(Dataset entries)
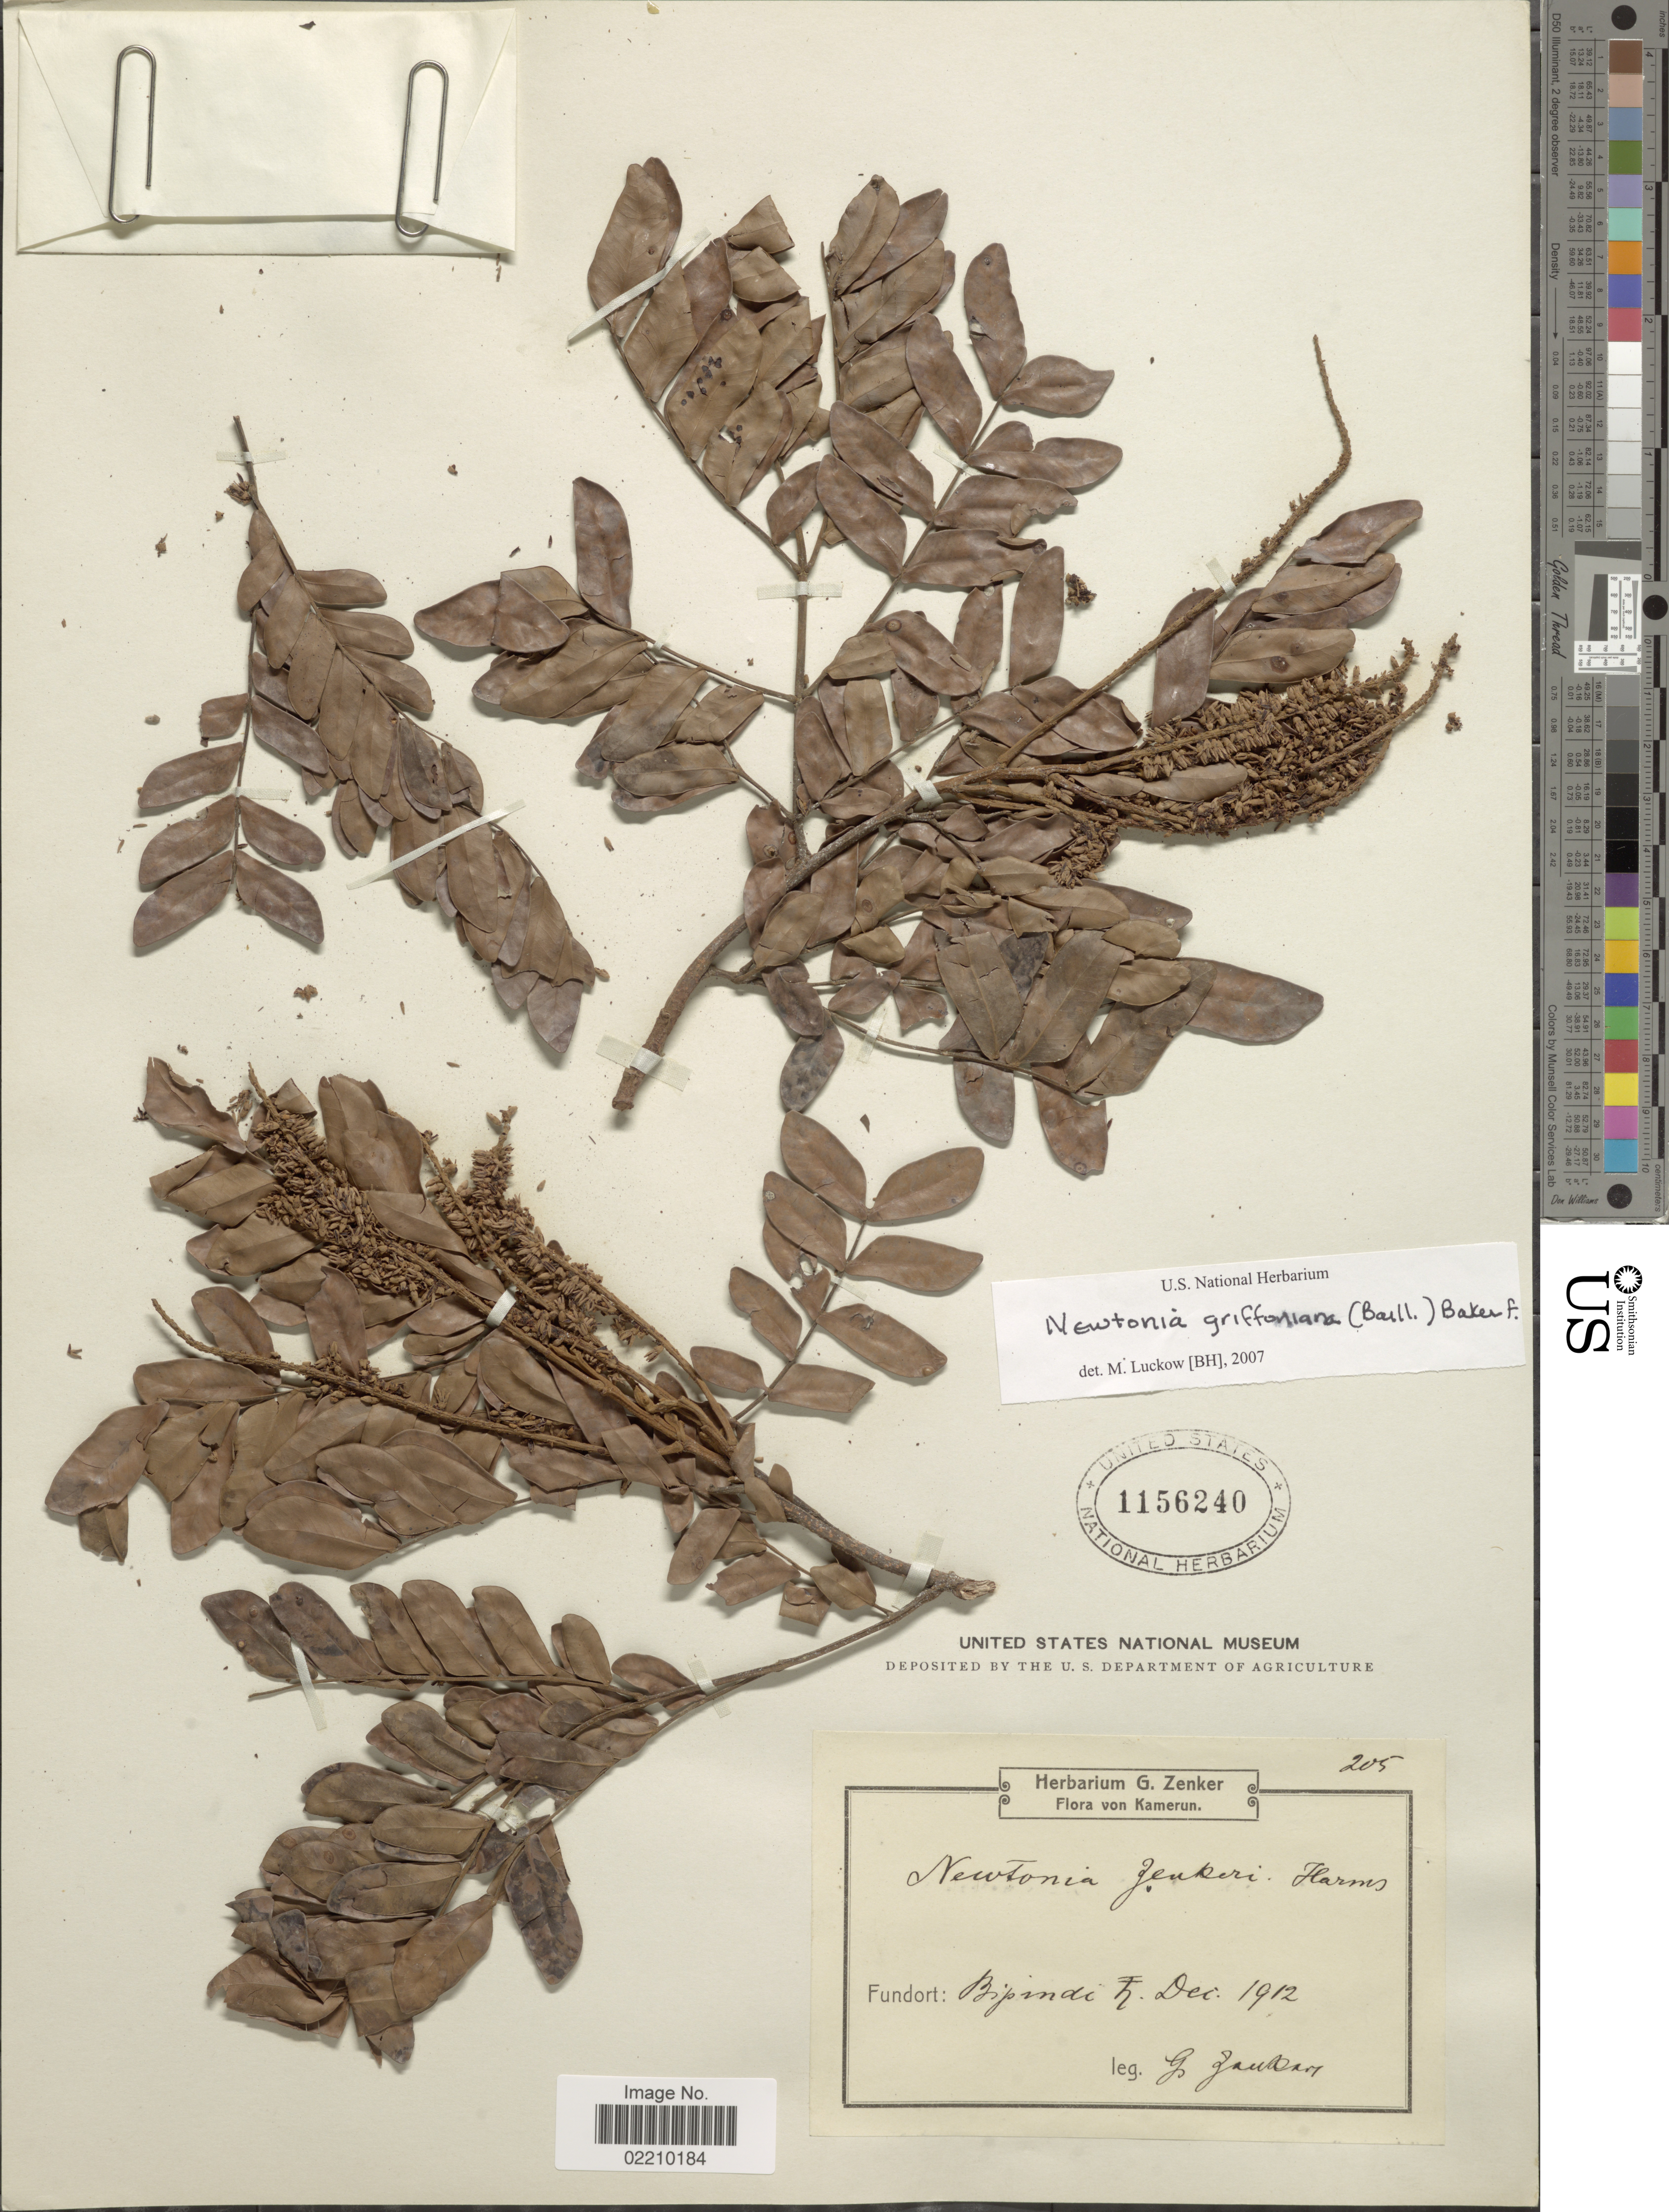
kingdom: Plantae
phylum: Tracheophyta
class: Magnoliopsida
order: Fabales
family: Fabaceae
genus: Newtonia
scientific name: Newtonia griffoniana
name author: (Baill.) Baker f.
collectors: G. Jankay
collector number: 205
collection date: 1912-12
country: Cameroon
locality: Von Kamerun, Fundort: Bipindi T [interpreted]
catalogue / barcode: US 1156240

▸ **WHAT NEEDS TO BE DONE**: Copy out every line of the records above with no changes, omitting the pictures.

▸ **RESULT BELOW**:
kingdom: Plantae
phylum: Tracheophyta
class: Magnoliopsida
order: Fabales
family: Fabaceae
genus: Newtonia
scientific name: Newtonia griffoniana
name author: (Baill.) Baker f.
collectors: G. Jankay
collector number: 205
collection date: 1912-12
country: Cameroon
locality: Von Kamerun, Fundort: Bipindi T [interpreted]
catalogue / barcode: US 1156240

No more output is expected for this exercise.